Single market minded
But how are those now to be pursued? On 24 June, the day after the Brexit vote, the first minister said that Scotland had "voted to stay in the EU". She added that she intended "to discuss all options for doing so".
Without in any way abandoning that aim, she has since shifted the focus somewhat, more precisely concentrating upon the European single market.
Why so? A range of reasons. Firstly, there is little evidence of UK or EU support for the concept of Scotland entirely abrogating the Brexit decision.
Secondly, the single market remains the core prize for Scottish interests. Thirdly, strategy. Ms Sturgeon is seeking to make progress within the ambit of the UK, within the UK-led negotiations.
That has two sub-elements. She is genuinely seeking a deal. She also wants to convince the Scottish public that she tried her very best, that she pursued every avenue if, in the event, that effort fails and she feels constrained to call indyref2. The prospect which underlines this entire debate.
A range of options now arise - although there is, as yet, minimal clarity on any of them. Something noted rather bluntly by Mr Russell when he briefed Holyrood this afternoon.
Might the UK (including Scotland) retain access to the single market? Companies - including very influential ones - want it, which should weigh with the UK Government.
Against that, EU leaders are adamant that membership of the single market involves all four freedoms therein. Including the freedom of movement. Otherwise known as immigration.
Which could bring two powerful motivations into conflict for the Tories - the single market (created, remember, by M. Thatcher and other EU leaders) versus immigration curbs.
We do not yet know where that conflict will lead. Hence, in essence, the lack of clarity within and from the UK Cabinet.
If the UK does not secure - or decides it does not want to secure - membership of or access to the single market, could Scotland do a deal on its own?
Potential challenges
Most informed observers caveat their view on this by noting that anything is possible within the EU - which is, after all, a political organisation, not an atomic compound governed by scientific rules. EU leaders could on occasion make Heisenberg seem like a pedantic stickler for precision.
But then the potential challenges crowd in. Members of the single market are currently the 28 members of the EU plus Iceland, Liechtenstein and Norway (surviving members of the European Free Trade Association).
In addition, Switzerland maintains distinctive access through multiple treaties. But some have questioned that arrangement, particularly since the Swiss voted for migration curbs. One EU observer said to me that the European institutions "would not want to do another Switzerland".
There is a further point.
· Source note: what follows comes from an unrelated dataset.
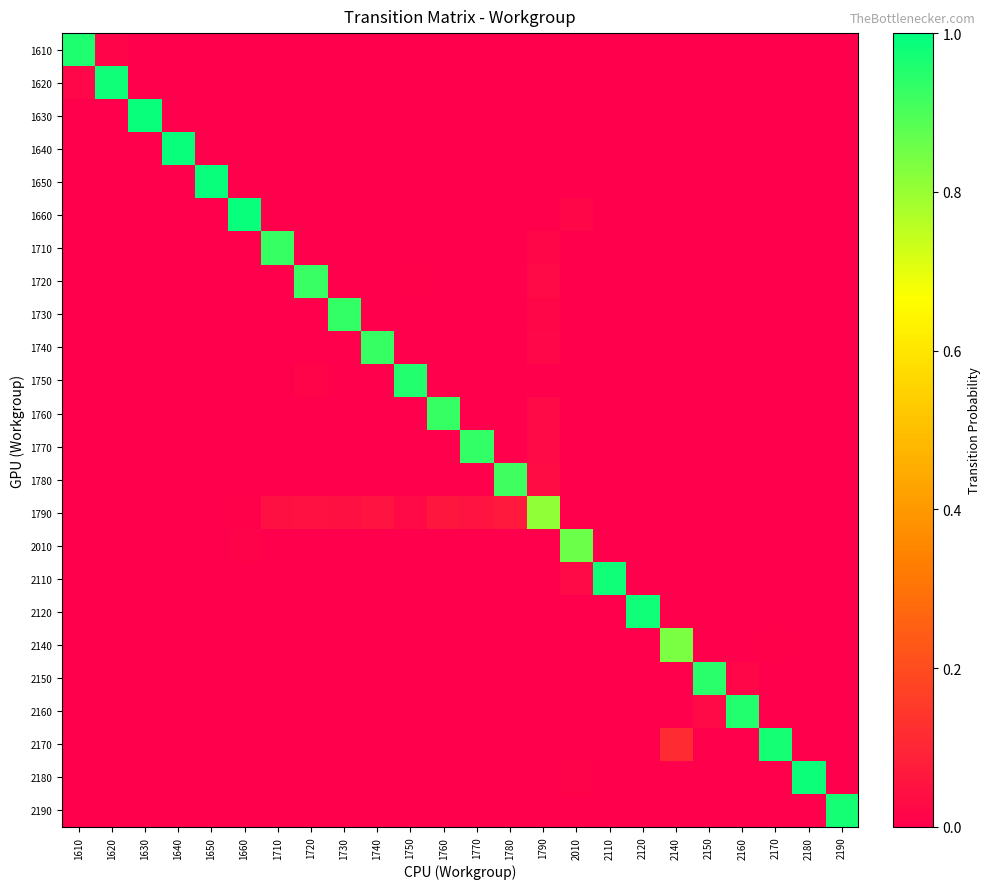

Which label corresponds to the largest value in the chart?

1630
Whether through the EU, EFTA or individual treaty, all the adherents to the proclaimed benefits of the single market are full, autonomous states. They are not, like Scotland, sub-states within a large entity.
So, for Scotland to join or access the single market, two things would have to happen simultaneously. The UK Government would have to agree to transfer additional powers to Scotland - so that the SG could first strike a bargain and then have the list of competences to fulfil the requirements of membership.
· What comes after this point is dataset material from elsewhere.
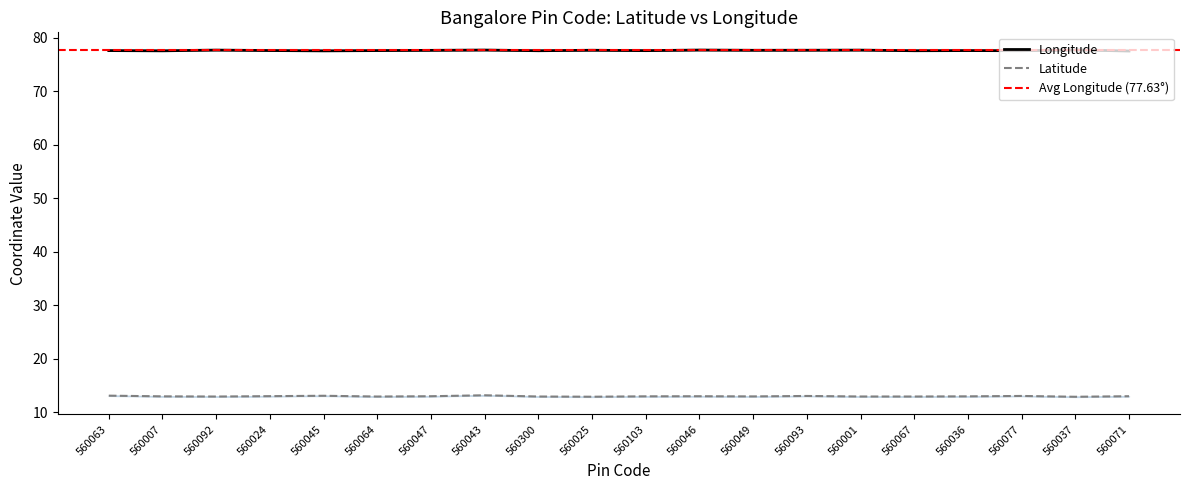

At which category does Latitude reach its first local peak?

560045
Secondly, Europe - the EU, EFTA - would have to agree to admit Scotland as a sub-state entity, potentially creating a precedent which some EU states would not necessarily welcome.
Then there is talk of Wallonia. This French-speaking part of Belgium, like the other Belgian provinces, has a limited involved in foreign trade deals - and is currently blocking a major treaty between the EU and Canada.
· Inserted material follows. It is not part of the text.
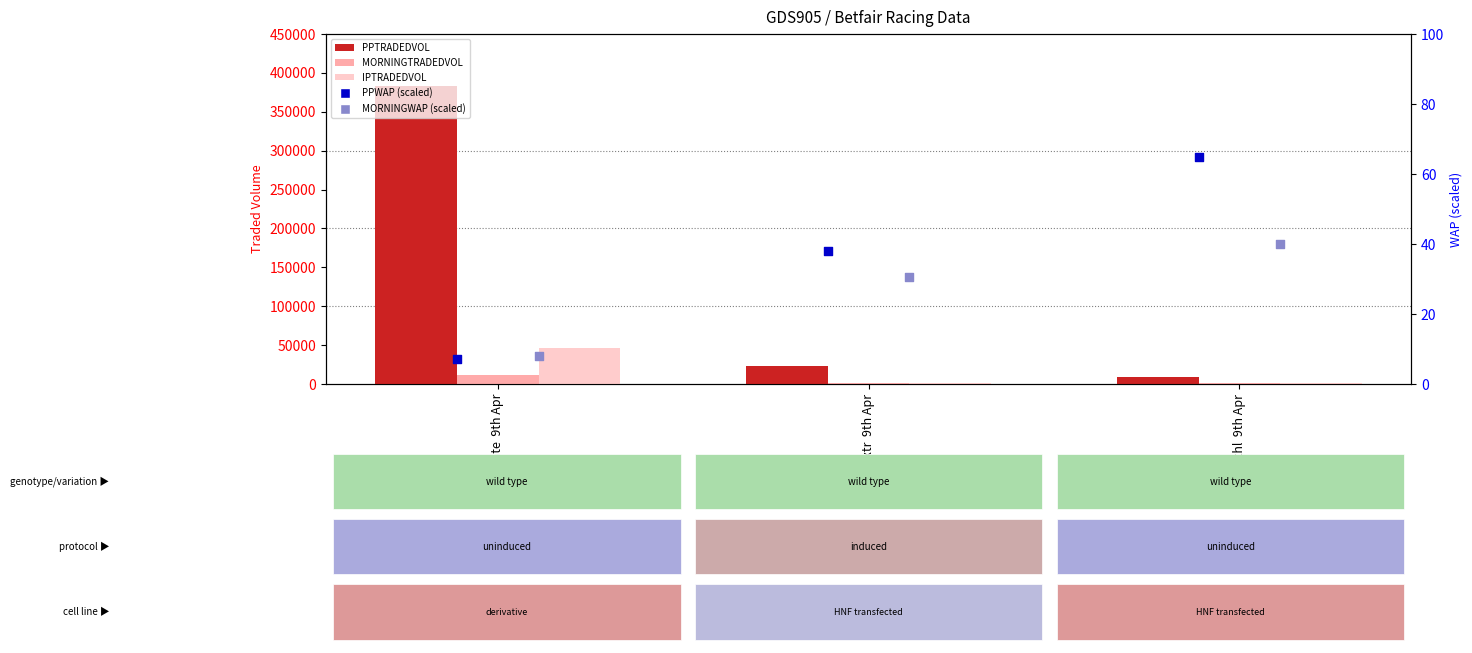

Which series has the largest total across all categories?

PPTRADEDVOL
Could Scotland do a Wallonia? Not in upsetting the Canadians: think of Nova Scotia. But in exercising a degree of foreign trade influence while retaining devolved status.
Again, anything is possible. See above. But remember that Wallonia and the other Belgian provinces are not in themselves members of the European single market. That is reserved to Belgium.
If anything, it is - right now - a complex conundrum which might have appealed to Wallonia's famous son, the surrealist artist René Magritte.